** start Data for this exercise **
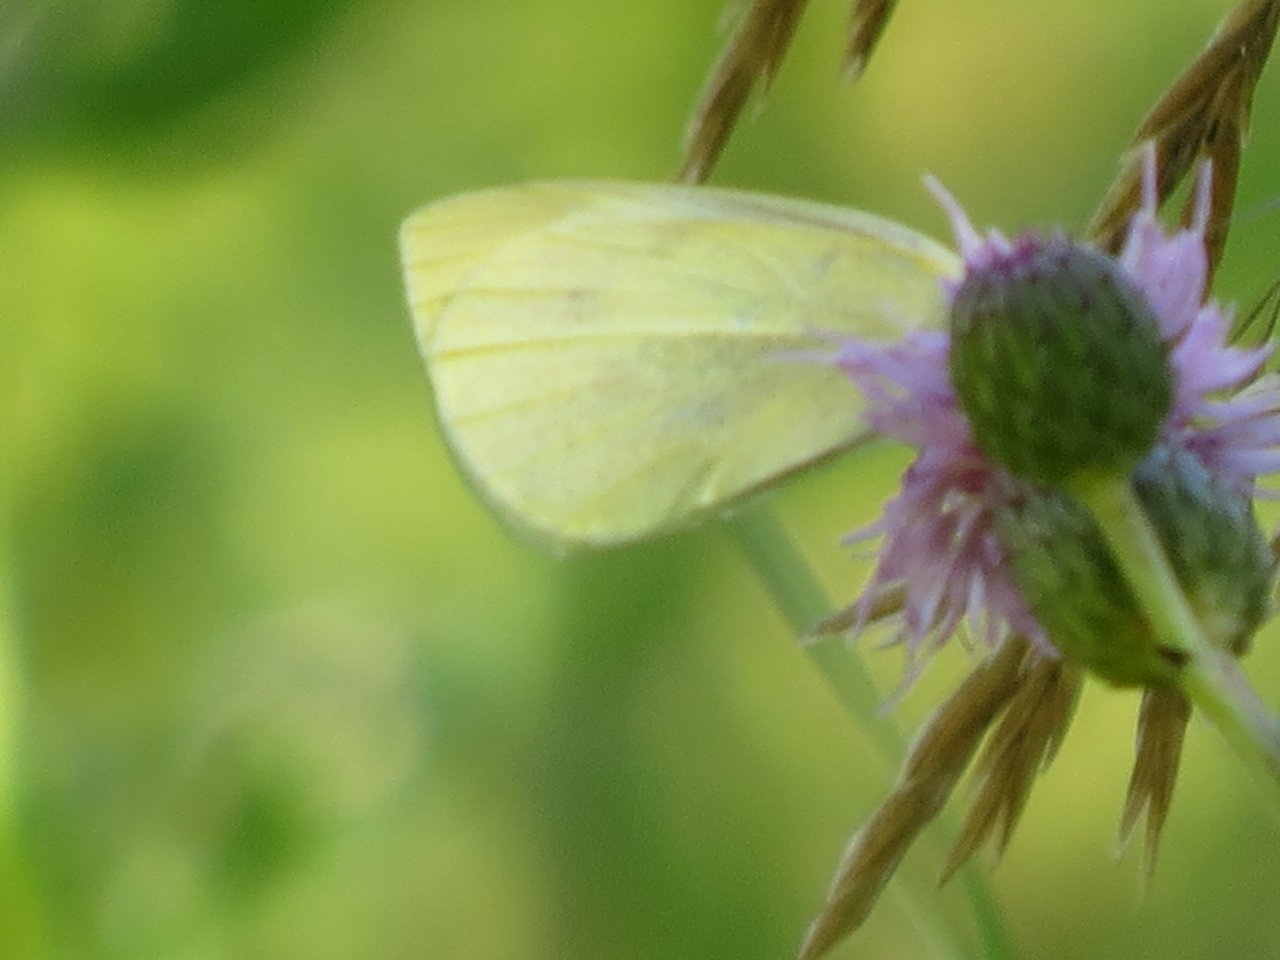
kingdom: Animalia
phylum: Arthropoda
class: Insecta
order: Lepidoptera
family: Pieridae
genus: Pieris
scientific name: Pieris rapae
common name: Cabbage White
** end Data for this exercise **
» Problem to work on
Recast the records as a JSON list of strings, starting at the line that contains "phylum: Arthropoda" and continuing through the last line of the records. Make each line its own string and omit any blank lines.

» Full response
[
  "phylum: Arthropoda",
  "class: Insecta",
  "order: Lepidoptera",
  "family: Pieridae",
  "genus: Pieris",
  "scientific name: Pieris rapae",
  "common name: Cabbage White"
]